[What is being asked]: Using the listing below, count the lines in which "everyday" appears; give the count alone.

[Task material]:
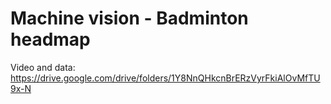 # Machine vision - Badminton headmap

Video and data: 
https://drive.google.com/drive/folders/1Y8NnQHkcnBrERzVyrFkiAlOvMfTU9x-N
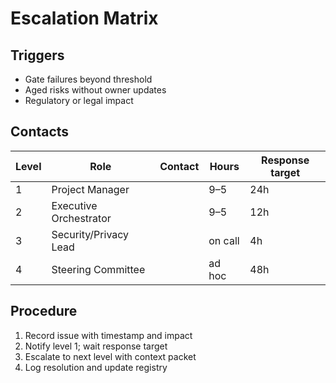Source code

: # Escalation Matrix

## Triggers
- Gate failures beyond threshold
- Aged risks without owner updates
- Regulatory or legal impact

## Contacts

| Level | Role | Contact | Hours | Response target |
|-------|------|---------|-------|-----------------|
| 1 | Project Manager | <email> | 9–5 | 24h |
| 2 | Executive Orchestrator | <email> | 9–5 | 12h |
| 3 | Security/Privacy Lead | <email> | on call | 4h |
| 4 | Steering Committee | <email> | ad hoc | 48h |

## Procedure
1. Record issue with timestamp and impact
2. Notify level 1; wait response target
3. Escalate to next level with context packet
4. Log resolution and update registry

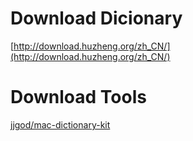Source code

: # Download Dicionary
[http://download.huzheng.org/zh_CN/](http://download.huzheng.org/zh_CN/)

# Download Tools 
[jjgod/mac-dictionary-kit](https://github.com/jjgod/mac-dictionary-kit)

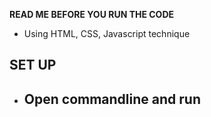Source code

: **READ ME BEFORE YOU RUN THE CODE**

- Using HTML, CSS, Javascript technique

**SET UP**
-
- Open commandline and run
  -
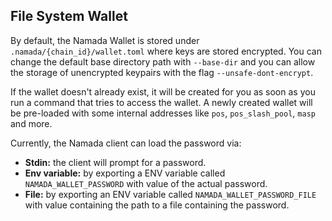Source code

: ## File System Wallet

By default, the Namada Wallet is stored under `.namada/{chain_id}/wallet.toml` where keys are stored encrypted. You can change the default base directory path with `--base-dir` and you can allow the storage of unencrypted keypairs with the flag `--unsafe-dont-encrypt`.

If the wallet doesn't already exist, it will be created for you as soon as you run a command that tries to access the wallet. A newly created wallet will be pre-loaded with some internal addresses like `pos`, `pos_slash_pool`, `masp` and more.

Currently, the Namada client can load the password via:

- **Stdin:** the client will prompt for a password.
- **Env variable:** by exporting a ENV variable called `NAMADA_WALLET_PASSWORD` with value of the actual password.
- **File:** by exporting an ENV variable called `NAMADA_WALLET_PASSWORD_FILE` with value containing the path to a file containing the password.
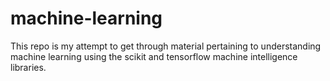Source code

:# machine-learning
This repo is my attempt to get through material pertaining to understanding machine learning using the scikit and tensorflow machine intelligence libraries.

==

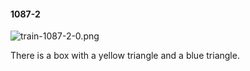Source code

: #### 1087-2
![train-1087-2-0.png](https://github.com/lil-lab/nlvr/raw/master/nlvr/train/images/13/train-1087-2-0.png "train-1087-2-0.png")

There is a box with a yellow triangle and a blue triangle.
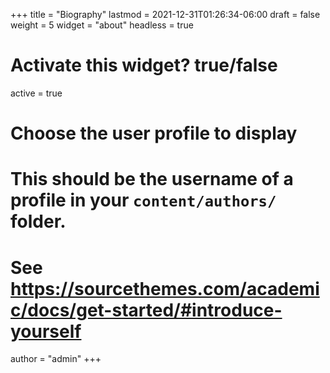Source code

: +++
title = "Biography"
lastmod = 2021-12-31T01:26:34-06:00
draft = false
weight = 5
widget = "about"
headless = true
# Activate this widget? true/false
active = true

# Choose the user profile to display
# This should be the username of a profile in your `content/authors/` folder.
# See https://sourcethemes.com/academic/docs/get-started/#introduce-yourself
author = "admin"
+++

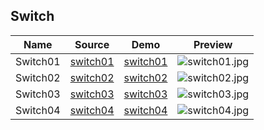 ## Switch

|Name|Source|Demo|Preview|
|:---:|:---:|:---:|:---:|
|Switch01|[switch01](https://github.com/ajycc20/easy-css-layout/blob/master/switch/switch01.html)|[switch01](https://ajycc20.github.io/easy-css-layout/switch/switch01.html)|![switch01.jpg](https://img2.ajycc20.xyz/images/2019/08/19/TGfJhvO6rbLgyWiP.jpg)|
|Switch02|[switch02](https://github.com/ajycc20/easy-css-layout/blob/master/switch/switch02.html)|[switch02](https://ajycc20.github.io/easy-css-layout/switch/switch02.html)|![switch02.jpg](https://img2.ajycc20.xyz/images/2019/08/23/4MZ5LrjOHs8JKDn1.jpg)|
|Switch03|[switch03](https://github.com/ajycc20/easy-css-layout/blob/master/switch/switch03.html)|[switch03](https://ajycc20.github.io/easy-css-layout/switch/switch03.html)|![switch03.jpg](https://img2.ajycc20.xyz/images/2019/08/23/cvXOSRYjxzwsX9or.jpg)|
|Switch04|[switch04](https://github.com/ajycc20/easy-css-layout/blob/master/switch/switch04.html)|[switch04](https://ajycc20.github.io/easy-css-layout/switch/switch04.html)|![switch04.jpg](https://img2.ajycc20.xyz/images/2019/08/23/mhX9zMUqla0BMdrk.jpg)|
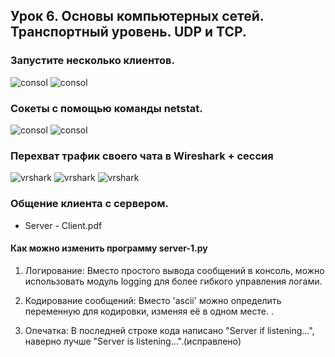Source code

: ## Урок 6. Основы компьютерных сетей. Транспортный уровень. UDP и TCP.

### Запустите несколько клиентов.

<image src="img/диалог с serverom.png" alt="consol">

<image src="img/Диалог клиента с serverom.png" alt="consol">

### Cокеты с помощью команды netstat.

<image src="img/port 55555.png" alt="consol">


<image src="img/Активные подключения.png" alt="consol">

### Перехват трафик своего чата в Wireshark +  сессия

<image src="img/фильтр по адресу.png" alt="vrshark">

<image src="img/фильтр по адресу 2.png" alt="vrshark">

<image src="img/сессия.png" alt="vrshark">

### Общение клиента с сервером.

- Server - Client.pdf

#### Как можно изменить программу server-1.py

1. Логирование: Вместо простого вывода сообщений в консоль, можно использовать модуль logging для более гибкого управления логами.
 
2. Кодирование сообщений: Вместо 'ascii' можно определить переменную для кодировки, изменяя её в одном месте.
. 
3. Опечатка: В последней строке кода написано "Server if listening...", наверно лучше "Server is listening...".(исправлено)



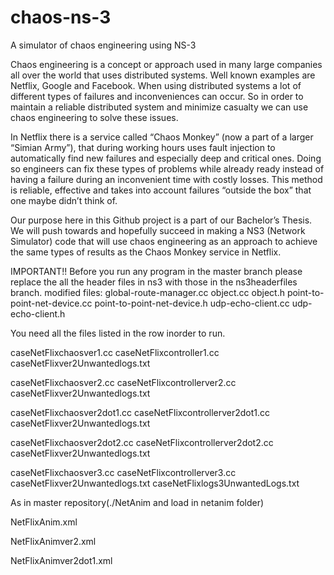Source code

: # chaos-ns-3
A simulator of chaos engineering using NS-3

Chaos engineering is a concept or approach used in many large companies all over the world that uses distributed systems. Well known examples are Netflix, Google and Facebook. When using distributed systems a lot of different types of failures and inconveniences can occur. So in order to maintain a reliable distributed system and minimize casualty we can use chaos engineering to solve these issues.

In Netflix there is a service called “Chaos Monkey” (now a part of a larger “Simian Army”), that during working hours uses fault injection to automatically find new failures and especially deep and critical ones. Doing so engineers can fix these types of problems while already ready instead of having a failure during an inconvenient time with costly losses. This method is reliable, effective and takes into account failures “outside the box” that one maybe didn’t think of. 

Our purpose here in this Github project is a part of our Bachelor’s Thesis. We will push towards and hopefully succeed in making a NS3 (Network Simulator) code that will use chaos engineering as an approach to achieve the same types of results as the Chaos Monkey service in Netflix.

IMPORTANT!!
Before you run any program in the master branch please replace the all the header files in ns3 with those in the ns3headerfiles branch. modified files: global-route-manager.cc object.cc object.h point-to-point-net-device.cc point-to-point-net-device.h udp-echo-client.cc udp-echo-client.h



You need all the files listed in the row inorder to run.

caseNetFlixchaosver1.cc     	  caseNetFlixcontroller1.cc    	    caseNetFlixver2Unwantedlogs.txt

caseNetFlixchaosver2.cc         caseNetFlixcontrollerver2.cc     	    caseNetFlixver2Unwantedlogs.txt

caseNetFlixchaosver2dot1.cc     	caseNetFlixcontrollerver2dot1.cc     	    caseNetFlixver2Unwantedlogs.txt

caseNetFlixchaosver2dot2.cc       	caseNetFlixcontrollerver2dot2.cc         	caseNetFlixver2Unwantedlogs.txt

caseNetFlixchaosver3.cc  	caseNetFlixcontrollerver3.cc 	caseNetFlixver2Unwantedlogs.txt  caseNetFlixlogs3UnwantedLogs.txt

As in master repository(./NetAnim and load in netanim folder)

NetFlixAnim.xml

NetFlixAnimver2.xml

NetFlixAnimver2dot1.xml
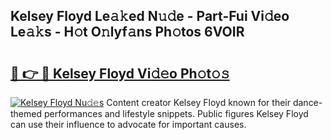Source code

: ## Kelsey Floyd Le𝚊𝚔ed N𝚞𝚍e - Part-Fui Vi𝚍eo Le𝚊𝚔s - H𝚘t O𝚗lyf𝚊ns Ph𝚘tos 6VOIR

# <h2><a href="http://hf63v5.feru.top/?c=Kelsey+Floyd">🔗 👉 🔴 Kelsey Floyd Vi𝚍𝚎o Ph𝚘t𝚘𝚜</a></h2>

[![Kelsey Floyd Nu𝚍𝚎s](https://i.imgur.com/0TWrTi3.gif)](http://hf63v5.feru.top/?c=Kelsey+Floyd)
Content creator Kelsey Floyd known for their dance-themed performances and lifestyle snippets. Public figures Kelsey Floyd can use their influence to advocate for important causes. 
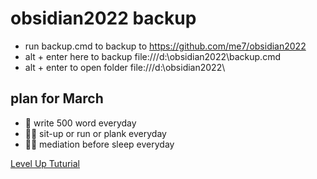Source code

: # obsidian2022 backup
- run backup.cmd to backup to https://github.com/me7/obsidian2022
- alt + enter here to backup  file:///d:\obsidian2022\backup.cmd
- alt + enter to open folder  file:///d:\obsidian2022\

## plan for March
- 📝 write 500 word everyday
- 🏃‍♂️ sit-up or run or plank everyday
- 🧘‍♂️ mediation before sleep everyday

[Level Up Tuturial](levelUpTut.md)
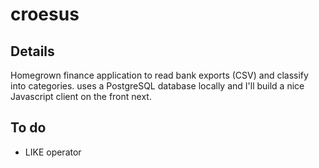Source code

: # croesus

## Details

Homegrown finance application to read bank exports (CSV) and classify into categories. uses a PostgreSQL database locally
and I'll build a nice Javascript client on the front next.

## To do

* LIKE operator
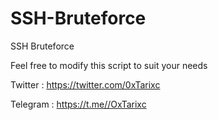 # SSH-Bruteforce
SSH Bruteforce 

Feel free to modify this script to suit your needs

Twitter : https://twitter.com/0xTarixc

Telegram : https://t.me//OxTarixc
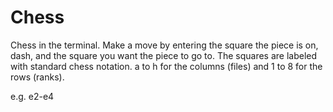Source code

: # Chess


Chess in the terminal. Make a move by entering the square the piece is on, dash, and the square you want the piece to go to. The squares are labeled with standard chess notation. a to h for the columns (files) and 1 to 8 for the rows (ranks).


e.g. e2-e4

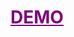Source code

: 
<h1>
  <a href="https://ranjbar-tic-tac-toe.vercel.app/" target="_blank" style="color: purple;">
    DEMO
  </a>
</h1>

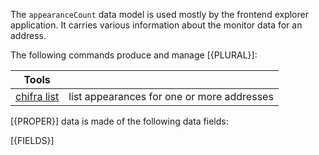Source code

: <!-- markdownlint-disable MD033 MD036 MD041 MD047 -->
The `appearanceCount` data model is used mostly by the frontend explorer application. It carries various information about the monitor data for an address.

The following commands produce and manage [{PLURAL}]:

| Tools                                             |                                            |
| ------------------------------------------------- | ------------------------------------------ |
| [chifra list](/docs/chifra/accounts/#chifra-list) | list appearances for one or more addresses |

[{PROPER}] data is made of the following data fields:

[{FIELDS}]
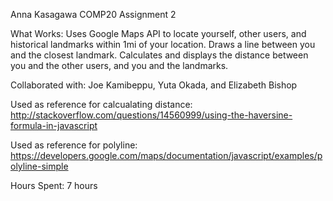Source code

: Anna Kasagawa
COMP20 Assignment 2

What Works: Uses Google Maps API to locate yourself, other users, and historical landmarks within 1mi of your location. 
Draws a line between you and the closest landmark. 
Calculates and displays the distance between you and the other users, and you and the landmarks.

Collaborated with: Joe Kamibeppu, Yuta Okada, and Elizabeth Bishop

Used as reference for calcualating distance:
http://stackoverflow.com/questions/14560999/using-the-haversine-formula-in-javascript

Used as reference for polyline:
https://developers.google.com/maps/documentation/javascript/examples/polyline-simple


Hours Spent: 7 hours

[Response to the exercise]: 3